Thursday, July 18, 2013

Creating a thread-safe C++ Singleton Instance with TBB

http://goparallel.sourceforge.net/creating-a-thread-safe-c-singleton-instance-with-tbb

Singleton instances have their place in programming, but can present a problem in multithreaded programming. You only want a single thread to create the initial instance and to perform the initialization. With the help of the atomic type in Threading Building Blocks, you can safely create your instance.
Last time we met up, we talked about the inner workings of the atomic template in Threading Building Blocks. That template helps you with some high-performance mutexes and adding and swapping by making use of some assembler-level operations. These operations use what’s called fencing to make such operations possible. The end result is that you can create fully thread-safe classes that, for example, include a usage count.
Quick Theory: Atomic Template
When might this type of template might be useful? If you want to have some initialization take place only after an object is accessed the first time, for example, then some cleanup when the object is no longer used—all while being multi-thread, multi-core safe. The good news is that you don’t have to write a single line of assembler code. The template already has done that part for you.
Without such a template, you might use operating-system level mutexes. But then you end up taking a performance hit. By letting the template work at the assembler level, time spent is minimal.
Here’s the idea: When you need to increment a value, you want to grab the current value, add one to it, and store it back in. Without any kind of mutex in place, two competing threads might both grab the current value at almost the exact same time, thus getting the same value. They both add one to it, and store the new value back in. So instead of incrementing by two as it should, the value only increments by one, resulting in a bug. At the assembler level, the processor allows a single thread to grab the value, add on to it, and write it back on as an atomic operation (hence the name of the template, atomic). This fencing happens extremely fast, so the wait time for other threads is very minimal. That’s far more efficient than creating a mutex at the operating-system level.
And Quick Practice…
Let’s try it out. Remember, we’re dealing with templates, so we’ll be using the template as a starting point for our own class. We’ll create a singleton class. The first time the instance is needed, we’ll create the instance. To keep this simple, we won’t do a decrement or cleanup; feel free to try that part yourself and discuss it in the comments, and we’ll look at in the future if there’s interest.
Here’s some code that does it.

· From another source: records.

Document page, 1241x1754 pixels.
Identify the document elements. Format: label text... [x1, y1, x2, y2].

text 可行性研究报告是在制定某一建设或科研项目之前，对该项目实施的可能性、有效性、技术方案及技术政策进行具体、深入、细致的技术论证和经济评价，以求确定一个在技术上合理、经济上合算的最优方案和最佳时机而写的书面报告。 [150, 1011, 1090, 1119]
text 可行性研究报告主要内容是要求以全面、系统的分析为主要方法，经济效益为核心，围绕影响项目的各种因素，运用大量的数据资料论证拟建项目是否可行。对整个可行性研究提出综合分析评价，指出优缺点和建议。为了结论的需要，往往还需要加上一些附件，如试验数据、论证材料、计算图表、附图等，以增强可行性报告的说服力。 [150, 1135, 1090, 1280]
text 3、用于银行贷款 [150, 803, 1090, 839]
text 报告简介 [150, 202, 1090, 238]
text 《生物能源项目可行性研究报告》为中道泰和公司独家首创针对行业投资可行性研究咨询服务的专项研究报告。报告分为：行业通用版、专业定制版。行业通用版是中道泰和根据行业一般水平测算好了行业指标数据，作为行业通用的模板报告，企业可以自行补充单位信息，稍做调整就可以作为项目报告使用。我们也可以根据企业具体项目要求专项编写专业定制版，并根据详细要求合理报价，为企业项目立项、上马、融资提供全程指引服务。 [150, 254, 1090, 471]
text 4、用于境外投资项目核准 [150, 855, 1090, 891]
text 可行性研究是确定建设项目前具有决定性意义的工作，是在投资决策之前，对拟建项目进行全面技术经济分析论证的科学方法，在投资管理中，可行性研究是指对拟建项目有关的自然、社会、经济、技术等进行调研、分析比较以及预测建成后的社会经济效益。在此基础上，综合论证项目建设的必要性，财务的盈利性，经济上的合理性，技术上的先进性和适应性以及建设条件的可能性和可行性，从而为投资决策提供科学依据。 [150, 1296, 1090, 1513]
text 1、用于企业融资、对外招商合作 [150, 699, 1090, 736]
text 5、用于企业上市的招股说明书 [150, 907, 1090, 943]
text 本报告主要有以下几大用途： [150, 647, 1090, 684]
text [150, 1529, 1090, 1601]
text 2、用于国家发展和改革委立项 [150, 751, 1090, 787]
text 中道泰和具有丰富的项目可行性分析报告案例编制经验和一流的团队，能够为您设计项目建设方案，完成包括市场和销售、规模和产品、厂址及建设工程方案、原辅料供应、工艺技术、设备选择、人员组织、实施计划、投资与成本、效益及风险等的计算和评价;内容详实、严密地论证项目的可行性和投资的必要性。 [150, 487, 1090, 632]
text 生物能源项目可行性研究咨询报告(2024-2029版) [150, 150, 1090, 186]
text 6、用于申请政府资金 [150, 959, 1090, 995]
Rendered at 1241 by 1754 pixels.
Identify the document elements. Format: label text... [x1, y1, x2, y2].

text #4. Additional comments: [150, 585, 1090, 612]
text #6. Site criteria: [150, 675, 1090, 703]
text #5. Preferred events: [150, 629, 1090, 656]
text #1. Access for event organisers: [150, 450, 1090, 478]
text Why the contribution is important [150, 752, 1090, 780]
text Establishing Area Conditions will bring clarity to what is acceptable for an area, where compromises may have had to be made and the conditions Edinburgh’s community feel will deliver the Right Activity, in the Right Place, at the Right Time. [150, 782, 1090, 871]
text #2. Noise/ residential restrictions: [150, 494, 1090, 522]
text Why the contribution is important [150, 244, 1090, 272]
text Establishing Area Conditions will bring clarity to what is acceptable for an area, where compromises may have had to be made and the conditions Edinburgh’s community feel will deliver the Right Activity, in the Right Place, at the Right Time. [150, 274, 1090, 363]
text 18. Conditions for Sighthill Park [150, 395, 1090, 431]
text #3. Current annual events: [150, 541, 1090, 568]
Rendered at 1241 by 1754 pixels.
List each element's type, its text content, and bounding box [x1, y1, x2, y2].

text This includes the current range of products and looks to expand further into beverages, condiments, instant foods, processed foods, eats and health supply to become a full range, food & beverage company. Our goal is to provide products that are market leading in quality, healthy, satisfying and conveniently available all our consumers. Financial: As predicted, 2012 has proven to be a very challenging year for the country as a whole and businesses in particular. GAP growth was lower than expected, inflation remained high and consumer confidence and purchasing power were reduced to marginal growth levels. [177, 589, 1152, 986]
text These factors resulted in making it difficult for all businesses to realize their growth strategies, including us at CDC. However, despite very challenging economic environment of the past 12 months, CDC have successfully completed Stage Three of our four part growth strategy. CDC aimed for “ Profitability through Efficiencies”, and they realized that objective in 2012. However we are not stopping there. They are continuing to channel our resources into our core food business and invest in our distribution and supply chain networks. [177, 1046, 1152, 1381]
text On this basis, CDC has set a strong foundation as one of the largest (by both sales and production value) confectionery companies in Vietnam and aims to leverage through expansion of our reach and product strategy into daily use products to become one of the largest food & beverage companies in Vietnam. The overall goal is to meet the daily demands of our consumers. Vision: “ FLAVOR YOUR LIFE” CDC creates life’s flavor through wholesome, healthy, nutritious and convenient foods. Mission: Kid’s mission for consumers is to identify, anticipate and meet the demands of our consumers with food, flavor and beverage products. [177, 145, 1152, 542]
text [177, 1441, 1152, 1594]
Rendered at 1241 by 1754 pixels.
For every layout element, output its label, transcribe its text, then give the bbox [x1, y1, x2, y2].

This isn’t the only approach, but it’s one way that works:
01
class Singleton
02
{
03
    static tbb::atomic<Singleton *> inst;
04
    int x;
05
    int y;
06
    Singleton(): x(10), y(20) { }
07
public:
08
    int getX() {
09
        return x;
10
    }
11
    int getY() {
12
        return y;
13
    }
14
    static Singleton &getInst() {
15
        if (inst == 0) {
16
            Singleton* temp = new Singleton();
17
            if (inst.compare_and_swap(temp, NULL) != NULL) {
18
                delete temp;
19
            }
20
        }
21
        return *inst;
22
    }
23
};
24
tbb::atomic<Singleton *> Singleton::inst;
25
 
26
int _tmain(int argc, _TCHAR* argv[])
27
{
28
 
29
    cilk_for(int i=0; i<8; i++) {
30
        Singleton& s = Singleton.getInst();
31
        cout << s.getX();
32
    }
33
}
Before diving into this code, I need to point out something about static initialization. In C++, the static line inside the class defines the member, but doesn’t actually declare the member. (In other words, it sets up a name for it, but doesn’t create the storage for it.) You create the storage for it after the class with a line like this:
1
tbb::atomic<Singleton *> Singleton::inst;
The C++ compiler will then allocate the storage. But we have a bit of a problem. I’d like to initialize this, but I can’t. The reason is the static initialization treats the initialization as a call to a copy constructor (which doesn’t exist), instead of using the overloaded = operator to assign the value.
The solution is a bit odd, but it’s the officially sanctioned solution from Intel. The compiler initializes the data to 0, so that’s what we’ll go with. In fact, that’s exactly what we want, an initial value of 0 (which is the same as NULL). So it works as is, without us initializing the data. It seems a little odd, and for purists it might seem outright dangerous, but we’re fine. We have a guarantee from Intel that their compiler will initialize it to 0.
Now for the important part of the code. If the instance exists, we just return it in the getInst function. If it doesn’t exist, we attempt to create it. This is where the thread-safe part comes in. We don’t just create it and shove it into the private inst variable, because there’s a slight possibility that another thread could be doing the same thing at the same time. Instead, we create an instance and save it in a temporary variable. Then in a single atomic operation, we check if the private inst variable is 0, and if so, save the new instance into the variable. We use the compare_and_swap function to do that. In the event another thread managed to create the instance in between the time it took to check if the inst variable is 0, and when we run the compare_and_swap, we’ll be safe; that other thread did it in an atomic operation, and basically beat us to it. So in that case, we’ll get back a non-NULL value, in which case we just delete the temporary variable.
This means you won’t want to do any initialization in the constructor, of course; put that in a separate function, add an else statement and do it there. 
In the end, you’ll have a singleton instance that you can access in your threads with only a single thread guaranteed to create the final instance used.